Services to elderly would shrink under proposed budget | NevadaAppeal.com

Services to elderly would shrink under proposed budget

The Associated Press

Growing older in Nevada may be getting more difficult as the state’s strained finances affect programs designed to keep seniors out of nursing homes and keep property tax payments low, members of a legislative money subcommittee were told Wednesday.

In spite of waiting lists and a growing senior population, the Division of Aging and Disability Services is holding steady the number of spaces available in some home- and community-based programs that serve people on the brink of entering a nursing home, and reducing space in another.

The programs, funded by Medicaid, state general funds and tobacco settlement money provide services such as adult day care, paid companions and Lifeline 911 devices if seniors are eligible for nursing homes but want to live independently.

While those services cost less than institutionalizing a person, they are considered optional and are not legally mandated, as institutional care is.

Applying for nursing home waivers to get in-home care instead is also a cumbersome process, division officials said.

Senate Majority Leader Steven Horsford, D-North Las Vegas, took objection to policies that do not prioritize in-home care.

“We continue to make decisions to cut this and continue to maintain institutional care,” Horsford said. “Where do you want your loved one?
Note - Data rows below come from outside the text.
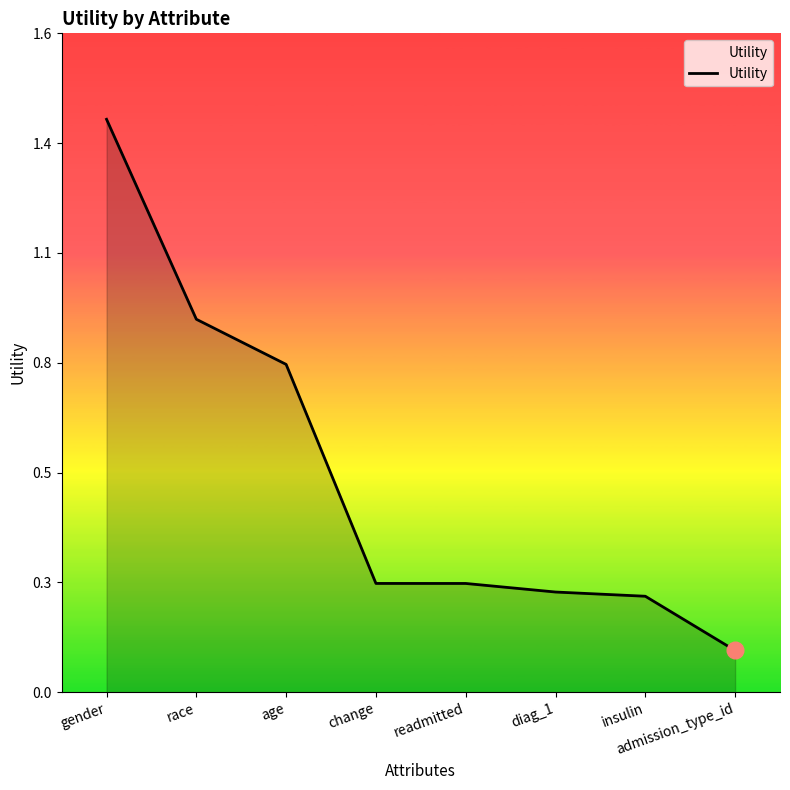

What is the greatest value displayed?

1.4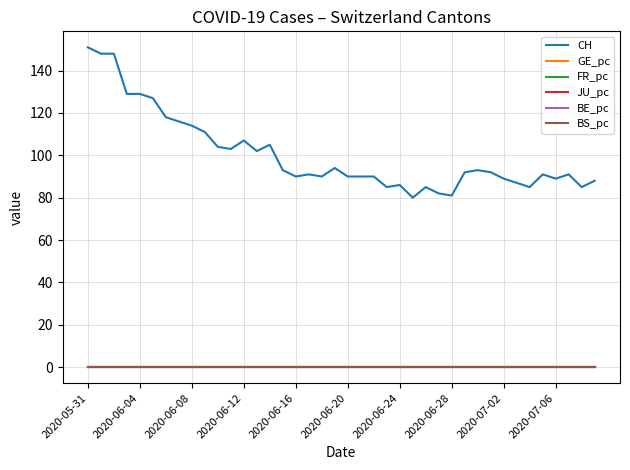

What are all the series names shown in the legend?

CH, GE_pc, FR_pc, JU_pc, BE_pc, BS_pc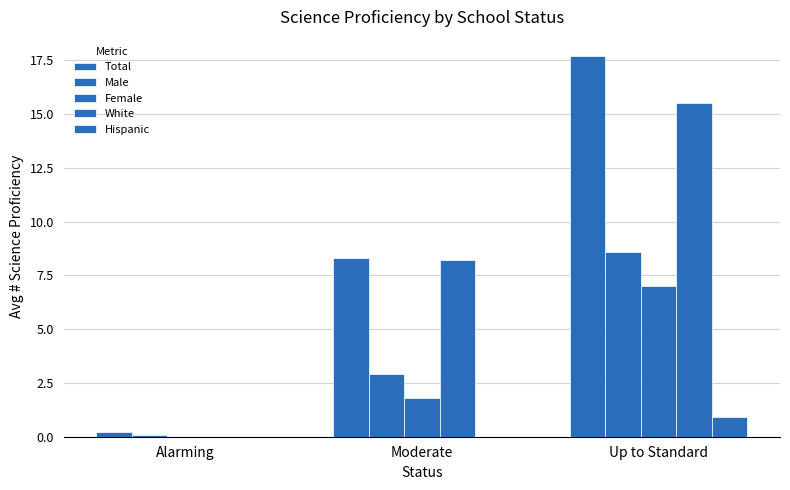

What is the difference between the maximum and minimum values in the Hispanic series?

0.9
In a nursing home, or in a place where they will get a better quality of care?”

Other proposed cuts have prompted reams of letters from senior citizens across the state – so many that state employees have not been able to keep up.

A plan to eliminate the Senior Citizens’ Property Tax Assistance program, which provides property tax rebates of up to $500 each for nearly 18,000 seniors each year, shifts much of the $5.6 million annual program budget to elder protective services.

Carol Sala, administrator of the Division of Aging and Disability Services, said the protective services were a priority because the department is understaffed.

The rebate program has drawn some scrutiny because it allows seniors who live in apartments or nursing homes to receive a rebate.

The intention behind that policy is helping seniors who have property tax costs passed along to them by their landlords, Sala said.

Other changes in the division include expanding the state’s Elder Protective Services program by 15 employees, and charging counties for the services instead of using money from the general fund.

The program deploys social workers to investigate an increasing number of abuse and exploitation claims.

“Some of the things we’re walking into are appalling,” Sala said.

When the program starting absorbing the work of Clark County last year, the department reached 77 cases per social worker, more than three times the nationally recommended ratio of 25:1. While the ratio has gone down, the department wants to restructure to bring the ratio to 40:1 in the upcoming biennium.

Investigating cases takes time as social workers must build trust with the person who is allegedly being abused, Sala said, and current staffing levels prevent that.